### Document section
A couple of weeks after writing a scathing online attack on TNT’s (in)abilities, the IWS put on an outdoor show during the Montreal Fringe Festival. After the show, I introduced myself to TNT and we had a very good-natured argument about his ability in the ring and his gimmick. Under the circumstances, he was very gracious to me, confirming my suspicion that he was too nice for his gimmick.

TNT objected to my demands for him to stretch people on two grounds: first, he explained that he had trained or helped train most of the kids that he faced, so he didn’t want to hurt them. I countered that I wasn’t asking him to hurt them, just to make it look like he was hurting them. TNT’s second point was more pertinent, he worried that stretching his opponent – humiliating them – would kill their heat and end their careers before they even started. I argued that the opposite was true – that the bigger a dick that TNT was, the bigger a face – a hero – his opponent could be; that a rookie would get more cheers by landing one offensive move in a squash than by fighting TNT in an even-steven match. We agreed to disagree on that point.

Little did I know that this argument would lead to the creation of El Generico.

_“Cactus Jack, Norman tried to be an angel out there, but you wouldn’t let him, because you were not the devil. People can talk about your bumps all they want, but until you learn to be the devil in the ring, you will never be fully all that you can.”_
-Terry Funk

While I was busy quoting Terry Funk’s advice for Mick Foley to TNT, Manny was listening. After all the fans dispersed and the IWS ring was packed back in the truck, Manny and TNT talked. They agreed that at the next IWS show, TNT would take a rookie into the ring and stretch the crap out of him in an elongated squash. How they picked their victim is more legend than truth, to be honest.

### Task set
1. Reproduce the passage about TNT and the origins of El Generico word for word.
2. Rewrite the full listing below, putting "dataset" in place of every "series" and leaving everything else as it is.

### Material for the task
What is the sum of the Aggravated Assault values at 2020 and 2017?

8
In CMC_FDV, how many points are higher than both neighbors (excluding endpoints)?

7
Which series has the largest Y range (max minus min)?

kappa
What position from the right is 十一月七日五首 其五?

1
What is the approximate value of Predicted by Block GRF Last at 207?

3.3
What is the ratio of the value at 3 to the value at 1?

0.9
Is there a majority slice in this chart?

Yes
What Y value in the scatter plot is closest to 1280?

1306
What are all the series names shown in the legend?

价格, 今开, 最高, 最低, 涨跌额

### Answers to the exercise
1.
A couple of weeks after writing a scathing online attack on TNT’s (in)abilities, the IWS put on an outdoor show during the Montreal Fringe Festival. After the show, I introduced myself to TNT and we had a very good-natured argument about his ability in the ring and his gimmick. Under the circumstances, he was very gracious to me, confirming my suspicion that he was too nice for his gimmick.

TNT objected to my demands for him to stretch people on two grounds: first, he explained that he had trained or helped train most of the kids that he faced, so he didn’t want to hurt them. I countered that I wasn’t asking him to hurt them, just to make it look like he was hurting them. TNT’s second point was more pertinent, he worried that stretching his opponent – humiliating them – would kill their heat and end their careers before they even started. I argued that the opposite was true – that the bigger a dick that TNT was, the bigger a face – a hero – his opponent could be; that a rookie would get more cheers by landing one offensive move in a squash than by fighting TNT in an even-steven match. We agreed to disagree on that point.

Little did I know that this argument would lead to the creation of El Generico.

_“Cactus Jack, Norman tried to be an angel out there, but you wouldn’t let him, because you were not the devil. People can talk about your bumps all they want, but until you learn to be the devil in the ring, you will never be fully all that you can.”_
-Terry Funk

While I was busy quoting Terry Funk’s advice for Mick Foley to TNT, Manny was listening. After all the fans dispersed and the IWS ring was packed back in the truck, Manny and TNT talked. They agreed that at the next IWS show, TNT would take a rookie into the ring and stretch the crap out of him in an elongated squash. How they picked their victim is more legend than truth, to be honest.

2.
What is the sum of the Aggravated Assault values at 2020 and 2017?

8
In CMC_FDV, how many points are higher than both neighbors (excluding endpoints)?

7
Which dataset has the largest Y range (max minus min)?

kappa
What position from the right is 十一月七日五首 其五?

1
What is the approximate value of Predicted by Block GRF Last at 207?

3.3
What is the ratio of the value at 3 to the value at 1?

0.9
Is there a majority slice in this chart?

Yes
What Y value in the scatter plot is closest to 1280?

1306
What are all the dataset names shown in the legend?

价格, 今开, 最高, 最低, 涨跌额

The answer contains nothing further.